*WHAT NEEDS TO BE DONE*
Of the lines below, write out exactly those from the line with "- Completion rate" through the line with "A partir de 2024, a", both included, and skip the rest.

DATA EXTRACTS section start

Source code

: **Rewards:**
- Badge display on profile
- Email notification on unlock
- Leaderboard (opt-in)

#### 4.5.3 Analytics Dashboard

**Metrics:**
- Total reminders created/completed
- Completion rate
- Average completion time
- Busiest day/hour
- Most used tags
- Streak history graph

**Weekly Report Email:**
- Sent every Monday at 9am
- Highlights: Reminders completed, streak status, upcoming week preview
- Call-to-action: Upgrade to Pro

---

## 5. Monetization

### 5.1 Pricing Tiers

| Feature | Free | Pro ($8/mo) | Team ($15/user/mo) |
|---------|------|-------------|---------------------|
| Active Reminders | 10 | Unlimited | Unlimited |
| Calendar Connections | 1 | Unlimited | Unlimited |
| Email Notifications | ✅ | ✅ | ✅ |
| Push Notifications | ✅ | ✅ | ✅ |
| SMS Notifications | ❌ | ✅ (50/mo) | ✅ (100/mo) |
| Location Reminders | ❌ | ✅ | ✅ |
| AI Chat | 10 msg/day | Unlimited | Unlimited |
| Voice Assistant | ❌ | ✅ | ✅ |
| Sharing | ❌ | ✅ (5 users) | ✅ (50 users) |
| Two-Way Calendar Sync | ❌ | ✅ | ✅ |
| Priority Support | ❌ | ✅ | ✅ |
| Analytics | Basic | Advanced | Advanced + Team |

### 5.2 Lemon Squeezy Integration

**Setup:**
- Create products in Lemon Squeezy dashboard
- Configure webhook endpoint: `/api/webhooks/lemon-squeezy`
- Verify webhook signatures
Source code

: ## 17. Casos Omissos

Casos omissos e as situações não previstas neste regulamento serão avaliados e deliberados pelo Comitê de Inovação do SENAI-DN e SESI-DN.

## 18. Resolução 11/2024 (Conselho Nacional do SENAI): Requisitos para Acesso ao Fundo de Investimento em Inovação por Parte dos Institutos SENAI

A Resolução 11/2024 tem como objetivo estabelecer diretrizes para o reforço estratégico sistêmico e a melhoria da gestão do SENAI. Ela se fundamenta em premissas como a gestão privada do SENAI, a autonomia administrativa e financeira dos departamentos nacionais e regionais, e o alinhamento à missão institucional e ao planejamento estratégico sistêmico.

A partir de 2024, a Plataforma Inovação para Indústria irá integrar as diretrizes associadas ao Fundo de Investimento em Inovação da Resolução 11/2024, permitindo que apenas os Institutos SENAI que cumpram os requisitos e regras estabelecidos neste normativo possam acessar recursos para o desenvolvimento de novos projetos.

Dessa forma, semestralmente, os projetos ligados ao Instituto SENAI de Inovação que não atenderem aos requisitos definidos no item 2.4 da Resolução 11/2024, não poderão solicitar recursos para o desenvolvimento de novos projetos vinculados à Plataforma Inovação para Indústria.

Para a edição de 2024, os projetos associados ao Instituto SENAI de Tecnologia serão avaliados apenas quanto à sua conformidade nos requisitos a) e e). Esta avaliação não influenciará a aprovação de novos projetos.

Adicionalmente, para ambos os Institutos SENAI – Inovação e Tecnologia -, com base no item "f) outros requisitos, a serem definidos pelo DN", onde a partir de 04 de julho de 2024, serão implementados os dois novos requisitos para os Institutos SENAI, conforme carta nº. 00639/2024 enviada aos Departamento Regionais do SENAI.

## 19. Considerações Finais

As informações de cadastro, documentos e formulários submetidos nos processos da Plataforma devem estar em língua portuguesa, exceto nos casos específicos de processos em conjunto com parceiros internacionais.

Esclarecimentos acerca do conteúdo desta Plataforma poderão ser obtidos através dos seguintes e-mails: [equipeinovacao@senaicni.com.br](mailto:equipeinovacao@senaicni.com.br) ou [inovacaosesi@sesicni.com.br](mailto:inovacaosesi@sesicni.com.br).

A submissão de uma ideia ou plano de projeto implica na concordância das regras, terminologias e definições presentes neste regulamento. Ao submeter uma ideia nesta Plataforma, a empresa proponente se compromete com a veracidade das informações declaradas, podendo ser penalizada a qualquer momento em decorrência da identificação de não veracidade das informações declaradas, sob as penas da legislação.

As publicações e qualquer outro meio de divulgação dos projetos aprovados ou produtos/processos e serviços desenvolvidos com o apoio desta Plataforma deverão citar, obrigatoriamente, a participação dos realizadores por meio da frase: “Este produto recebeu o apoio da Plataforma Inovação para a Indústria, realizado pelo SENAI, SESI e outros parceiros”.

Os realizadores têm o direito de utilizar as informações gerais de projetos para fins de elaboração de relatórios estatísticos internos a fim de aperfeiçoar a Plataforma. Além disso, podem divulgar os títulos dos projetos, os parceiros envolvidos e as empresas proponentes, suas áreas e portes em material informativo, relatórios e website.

DATA EXTRACTS section end

*EXERCISE SOLUTION*
- Completion rate
- Average completion time
- Busiest day/hour
- Most used tags
- Streak history graph

**Weekly Report Email:**
- Sent every Monday at 9am
- Highlights: Reminders completed, streak status, upcoming week preview
- Call-to-action: Upgrade to Pro

---

## 5. Monetization

### 5.1 Pricing Tiers

| Feature | Free | Pro ($8/mo) | Team ($15/user/mo) |
|---------|------|-------------|---------------------|
| Active Reminders | 10 | Unlimited | Unlimited |
| Calendar Connections | 1 | Unlimited | Unlimited |
| Email Notifications | ✅ | ✅ | ✅ |
| Push Notifications | ✅ | ✅ | ✅ |
| SMS Notifications | ❌ | ✅ (50/mo) | ✅ (100/mo) |
| Location Reminders | ❌ | ✅ | ✅ |
| AI Chat | 10 msg/day | Unlimited | Unlimited |
| Voice Assistant | ❌ | ✅ | ✅ |
| Sharing | ❌ | ✅ (5 users) | ✅ (50 users) |
| Two-Way Calendar Sync | ❌ | ✅ | ✅ |
| Priority Support | ❌ | ✅ | ✅ |
| Analytics | Basic | Advanced | Advanced + Team |

### 5.2 Lemon Squeezy Integration

**Setup:**
- Create products in Lemon Squeezy dashboard
- Configure webhook endpoint: `/api/webhooks/lemon-squeezy`
- Verify webhook signatures
Source code

: ## 17. Casos Omissos

Casos omissos e as situações não previstas neste regulamento serão avaliados e deliberados pelo Comitê de Inovação do SENAI-DN e SESI-DN.

## 18. Resolução 11/2024 (Conselho Nacional do SENAI): Requisitos para Acesso ao Fundo de Investimento em Inovação por Parte dos Institutos SENAI

A Resolução 11/2024 tem como objetivo estabelecer diretrizes para o reforço estratégico sistêmico e a melhoria da gestão do SENAI. Ela se fundamenta em premissas como a gestão privada do SENAI, a autonomia administrativa e financeira dos departamentos nacionais e regionais, e o alinhamento à missão institucional e ao planejamento estratégico sistêmico.

A partir de 2024, a Plataforma Inovação para Indústria irá integrar as diretrizes associadas ao Fundo de Investimento em Inovação da Resolução 11/2024, permitindo que apenas os Institutos SENAI que cumpram os requisitos e regras estabelecidos neste normativo possam acessar recursos para o desenvolvimento de novos projetos.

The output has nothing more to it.